SubCo plans to establish a direct trans-pacific optical link connecting Sydney (Australia) to San Diego, California (US) using a 16 fiber-pair design with no intermediate landings. The system is expected to cost $500 million (AUD747 million). At an estimated length of 12,000 to 13,000 km (7,500 to 8,075 miles), the cable is expected to be the longest continuous subsea optical route in the world. The project is intended to support the rapid growth of AI infrastructure in Australia, where hyperscalers and emerging neocloud providers are expected to deploy up to 3GW of AI ”factories” in the coming years. This cable will complement the company’s existing Oman Australia Cable (OAC) connecting Perth (Australia) to Muscat (Oman), which was launched in late-2022. It is worth noting that both Vocus and Telstra (including Endeavour to Hawaii) have already built their own cables, which demonstrates that private businesses are ready to invest in the country’s digital backbone. As the importance of this infrastructure grows, ensuring continued domestic ownership of future investments is critical.
As highlighted in GlobalData’s recent subsea cable report (AI Growth Collides with Infrastructure Limits, December 19, 2025), governments are increasingly intervening in the development and operation of cable systems due to digital sovereignty concerns. These concerns directly affect government services, defense, healthcare, and other critical industries. As a result, it’s becoming increasingly important that Australia exercises greater control over how sensitive data is routed and protected, reducing exposure to foreign jurisdictions, commercial priorities, and strategic interests of foreign-owned hyperscalers. In an era of heightened cyber risk and geopolitical uncertainty, ownership and control of digital pathways are as important as capacity.

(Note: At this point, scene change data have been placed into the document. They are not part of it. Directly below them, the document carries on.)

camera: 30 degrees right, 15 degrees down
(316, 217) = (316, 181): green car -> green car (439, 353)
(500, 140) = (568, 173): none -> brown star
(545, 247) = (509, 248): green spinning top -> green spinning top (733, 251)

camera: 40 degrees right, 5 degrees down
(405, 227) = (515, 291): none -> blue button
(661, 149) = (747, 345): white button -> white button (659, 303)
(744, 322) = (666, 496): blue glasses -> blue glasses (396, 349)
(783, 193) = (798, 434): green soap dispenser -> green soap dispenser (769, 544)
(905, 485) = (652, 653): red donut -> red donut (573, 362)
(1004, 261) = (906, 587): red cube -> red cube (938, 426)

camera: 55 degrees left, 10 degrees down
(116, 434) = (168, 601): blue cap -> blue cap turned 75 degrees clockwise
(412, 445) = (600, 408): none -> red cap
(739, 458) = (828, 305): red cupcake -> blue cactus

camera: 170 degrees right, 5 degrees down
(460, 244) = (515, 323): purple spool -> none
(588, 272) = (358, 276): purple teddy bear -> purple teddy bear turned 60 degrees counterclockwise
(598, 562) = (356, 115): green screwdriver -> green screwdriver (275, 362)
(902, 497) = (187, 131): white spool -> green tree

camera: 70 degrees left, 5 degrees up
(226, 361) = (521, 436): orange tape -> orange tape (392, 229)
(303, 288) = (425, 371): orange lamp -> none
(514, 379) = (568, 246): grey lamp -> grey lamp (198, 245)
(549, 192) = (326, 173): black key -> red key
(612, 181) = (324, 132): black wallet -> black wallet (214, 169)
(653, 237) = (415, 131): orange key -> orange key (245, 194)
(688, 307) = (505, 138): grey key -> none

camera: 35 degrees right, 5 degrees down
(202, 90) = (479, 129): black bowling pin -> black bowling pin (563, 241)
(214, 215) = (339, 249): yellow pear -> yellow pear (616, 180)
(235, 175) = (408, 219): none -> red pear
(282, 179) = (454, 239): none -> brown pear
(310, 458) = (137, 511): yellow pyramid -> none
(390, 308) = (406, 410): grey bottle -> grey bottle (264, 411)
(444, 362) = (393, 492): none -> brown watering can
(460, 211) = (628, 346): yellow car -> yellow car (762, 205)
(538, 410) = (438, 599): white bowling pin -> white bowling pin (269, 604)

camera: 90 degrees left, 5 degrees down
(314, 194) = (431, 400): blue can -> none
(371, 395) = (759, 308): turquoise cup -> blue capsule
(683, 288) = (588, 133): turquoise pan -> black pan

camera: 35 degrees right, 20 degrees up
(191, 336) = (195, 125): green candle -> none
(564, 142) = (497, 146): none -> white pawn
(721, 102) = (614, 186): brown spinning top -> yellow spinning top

Governments already co-invest in critical infrastructure such as roads, power, ports, and defense assets. Subsea cables should now be recognized with the same category. The government could show support in various ways from co-investment, underwriting – it could even have long-term capacity commitments. The goal is not to remove private capital; rather, targeted public participation can help ensure that national security, resilience, and data sovereignty are met. As the window narrows for Australia to shape its digital future, projects like APX East will determine who controls the arteries of the nation’s digital economy.